### Texte
###

J’ai enfin réalisé mon rêve : me rendre dans le nord de l’Angleterre afin de visiter les îles Farne (Farne Islands).
J’en reviens, après quelques jours passés sur place, la tête pleine d’images, avec l’impression d’être allé à la rencontre d’un autre monde, parfois loin de toute civilisation.
Ce macareux moine de retour de pêche, le bec rempli de lançons (anguille des sables) s’apprête à regagner son terrier afin de nourrir son poussin.
Mon ami Jean me chuchota alors à l’oreille : « On se croirait dans un documentaire animalier sur France 5 »

###

### Consigne 1
D'après le texte sur les îles Farne, pourquoi le macareux moine s'apprête-t-il à regagner son terrier ?
### Consigne 2
Relevez tous les noms propres présents dans le texte sur les îles Farne.
### Consigne 3
Recopiez le passage du texte sur les îles Farne qui s'ouvre sur les mots contenant « J’en reviens, après » et se termine par « de toute civilisation. ».
Les données ci-après n'ont aucun lien avec le texte.

###

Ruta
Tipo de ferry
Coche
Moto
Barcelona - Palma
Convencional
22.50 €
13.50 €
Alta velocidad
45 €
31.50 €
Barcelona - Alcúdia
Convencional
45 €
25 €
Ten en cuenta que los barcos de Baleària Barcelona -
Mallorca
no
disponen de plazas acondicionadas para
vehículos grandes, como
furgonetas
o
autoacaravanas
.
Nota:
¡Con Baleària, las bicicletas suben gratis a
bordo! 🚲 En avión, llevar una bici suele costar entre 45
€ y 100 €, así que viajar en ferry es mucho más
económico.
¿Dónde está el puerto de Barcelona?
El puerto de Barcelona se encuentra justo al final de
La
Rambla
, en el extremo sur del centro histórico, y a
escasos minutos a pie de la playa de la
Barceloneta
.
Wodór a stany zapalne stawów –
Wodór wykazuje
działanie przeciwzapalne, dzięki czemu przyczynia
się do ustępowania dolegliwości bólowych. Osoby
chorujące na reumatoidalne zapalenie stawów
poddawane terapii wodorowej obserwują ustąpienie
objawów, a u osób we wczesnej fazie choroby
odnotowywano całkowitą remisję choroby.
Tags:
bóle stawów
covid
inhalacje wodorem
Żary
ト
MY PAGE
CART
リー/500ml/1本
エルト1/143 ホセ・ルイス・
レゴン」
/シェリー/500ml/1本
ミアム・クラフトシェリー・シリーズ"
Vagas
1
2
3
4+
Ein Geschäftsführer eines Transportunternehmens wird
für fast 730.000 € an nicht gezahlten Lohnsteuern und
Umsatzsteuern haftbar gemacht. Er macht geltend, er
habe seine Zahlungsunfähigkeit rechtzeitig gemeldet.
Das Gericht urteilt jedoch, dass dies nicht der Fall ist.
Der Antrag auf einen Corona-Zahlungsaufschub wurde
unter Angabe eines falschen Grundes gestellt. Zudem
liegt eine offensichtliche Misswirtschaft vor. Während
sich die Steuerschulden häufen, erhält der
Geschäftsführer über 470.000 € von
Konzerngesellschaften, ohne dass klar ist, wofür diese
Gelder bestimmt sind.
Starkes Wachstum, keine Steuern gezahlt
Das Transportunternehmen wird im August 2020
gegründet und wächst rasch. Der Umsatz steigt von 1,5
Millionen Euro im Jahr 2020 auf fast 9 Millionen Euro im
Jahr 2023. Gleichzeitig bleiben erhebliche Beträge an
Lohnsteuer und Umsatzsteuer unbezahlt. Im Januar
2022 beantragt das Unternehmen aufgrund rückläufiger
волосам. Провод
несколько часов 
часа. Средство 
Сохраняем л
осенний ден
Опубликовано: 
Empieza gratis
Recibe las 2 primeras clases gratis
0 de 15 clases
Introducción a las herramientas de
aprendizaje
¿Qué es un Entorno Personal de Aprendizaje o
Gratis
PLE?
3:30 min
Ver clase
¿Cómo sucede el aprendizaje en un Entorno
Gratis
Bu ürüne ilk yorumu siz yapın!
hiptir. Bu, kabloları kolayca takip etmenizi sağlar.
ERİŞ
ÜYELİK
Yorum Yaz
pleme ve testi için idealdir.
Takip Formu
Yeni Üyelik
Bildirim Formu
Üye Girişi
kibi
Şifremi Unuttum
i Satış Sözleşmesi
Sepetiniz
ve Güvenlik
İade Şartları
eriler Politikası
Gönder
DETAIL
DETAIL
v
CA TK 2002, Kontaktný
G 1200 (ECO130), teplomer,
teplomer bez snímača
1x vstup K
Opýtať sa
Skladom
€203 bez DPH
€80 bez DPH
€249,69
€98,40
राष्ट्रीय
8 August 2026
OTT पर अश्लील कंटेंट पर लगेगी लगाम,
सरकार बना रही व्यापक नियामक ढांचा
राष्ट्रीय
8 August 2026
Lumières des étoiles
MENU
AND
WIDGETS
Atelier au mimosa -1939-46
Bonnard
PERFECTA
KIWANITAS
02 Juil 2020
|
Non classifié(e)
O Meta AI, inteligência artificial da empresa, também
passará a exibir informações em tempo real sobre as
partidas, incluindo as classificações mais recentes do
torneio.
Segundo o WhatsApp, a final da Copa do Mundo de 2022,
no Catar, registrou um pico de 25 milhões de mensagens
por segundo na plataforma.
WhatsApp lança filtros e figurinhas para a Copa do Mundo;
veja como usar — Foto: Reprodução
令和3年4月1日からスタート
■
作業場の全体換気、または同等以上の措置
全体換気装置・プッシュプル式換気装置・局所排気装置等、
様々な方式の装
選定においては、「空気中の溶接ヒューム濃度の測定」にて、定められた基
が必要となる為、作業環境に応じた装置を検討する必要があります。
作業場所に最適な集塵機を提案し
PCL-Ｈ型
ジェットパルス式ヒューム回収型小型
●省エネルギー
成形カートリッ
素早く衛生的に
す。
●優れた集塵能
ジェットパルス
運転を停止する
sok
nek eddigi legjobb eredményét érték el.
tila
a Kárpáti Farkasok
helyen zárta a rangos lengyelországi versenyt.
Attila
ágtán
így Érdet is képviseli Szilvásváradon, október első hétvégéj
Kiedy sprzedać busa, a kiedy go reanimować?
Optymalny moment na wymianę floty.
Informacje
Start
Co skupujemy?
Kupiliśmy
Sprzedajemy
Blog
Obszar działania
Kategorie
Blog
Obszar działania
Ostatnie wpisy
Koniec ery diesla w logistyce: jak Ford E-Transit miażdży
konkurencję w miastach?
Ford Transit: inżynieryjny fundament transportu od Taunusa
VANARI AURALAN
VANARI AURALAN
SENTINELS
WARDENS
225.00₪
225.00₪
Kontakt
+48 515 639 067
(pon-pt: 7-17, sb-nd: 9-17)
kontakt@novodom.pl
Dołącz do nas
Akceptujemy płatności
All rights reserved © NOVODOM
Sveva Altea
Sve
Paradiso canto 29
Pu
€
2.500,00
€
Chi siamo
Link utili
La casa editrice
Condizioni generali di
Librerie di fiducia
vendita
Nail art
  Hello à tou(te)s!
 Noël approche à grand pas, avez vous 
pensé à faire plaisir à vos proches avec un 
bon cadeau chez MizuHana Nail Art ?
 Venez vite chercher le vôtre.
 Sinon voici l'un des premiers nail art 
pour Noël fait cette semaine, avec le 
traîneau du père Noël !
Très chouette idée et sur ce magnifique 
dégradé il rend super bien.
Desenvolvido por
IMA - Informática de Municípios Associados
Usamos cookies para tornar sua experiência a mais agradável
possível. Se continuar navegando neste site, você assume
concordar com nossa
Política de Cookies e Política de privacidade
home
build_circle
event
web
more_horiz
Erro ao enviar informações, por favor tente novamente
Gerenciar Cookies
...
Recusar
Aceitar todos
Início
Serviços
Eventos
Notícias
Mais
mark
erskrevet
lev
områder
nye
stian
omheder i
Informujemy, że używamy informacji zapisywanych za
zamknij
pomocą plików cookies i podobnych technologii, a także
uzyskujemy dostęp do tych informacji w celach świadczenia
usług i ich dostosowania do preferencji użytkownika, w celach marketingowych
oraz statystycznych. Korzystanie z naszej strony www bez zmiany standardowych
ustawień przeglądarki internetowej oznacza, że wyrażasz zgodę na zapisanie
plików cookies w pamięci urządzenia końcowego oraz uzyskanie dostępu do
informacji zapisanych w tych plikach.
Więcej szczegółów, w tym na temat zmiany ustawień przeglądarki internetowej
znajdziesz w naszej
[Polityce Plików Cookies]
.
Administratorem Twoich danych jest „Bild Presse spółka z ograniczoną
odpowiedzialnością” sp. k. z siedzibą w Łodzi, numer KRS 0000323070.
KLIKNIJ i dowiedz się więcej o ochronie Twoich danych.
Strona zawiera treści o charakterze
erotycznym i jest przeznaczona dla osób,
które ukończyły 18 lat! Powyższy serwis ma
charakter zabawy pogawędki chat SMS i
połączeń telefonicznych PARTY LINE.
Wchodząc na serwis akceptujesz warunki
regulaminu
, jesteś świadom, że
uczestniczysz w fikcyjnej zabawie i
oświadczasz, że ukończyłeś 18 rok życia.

###

### Réponse 1
Il regagne son terrier afin de nourrir son poussin avec les lançons qu'il rapporte de la pêche dans son bec.

### Réponse 2
- Angleterre
- îles Farne (Farne Islands)
- Jean
- France 5

### Réponse 3
J’en reviens, après quelques jours passés sur place, la tête pleine d’images, avec l’impression d’être allé à la rencontre d’un autre monde, parfois loin de toute civilisation.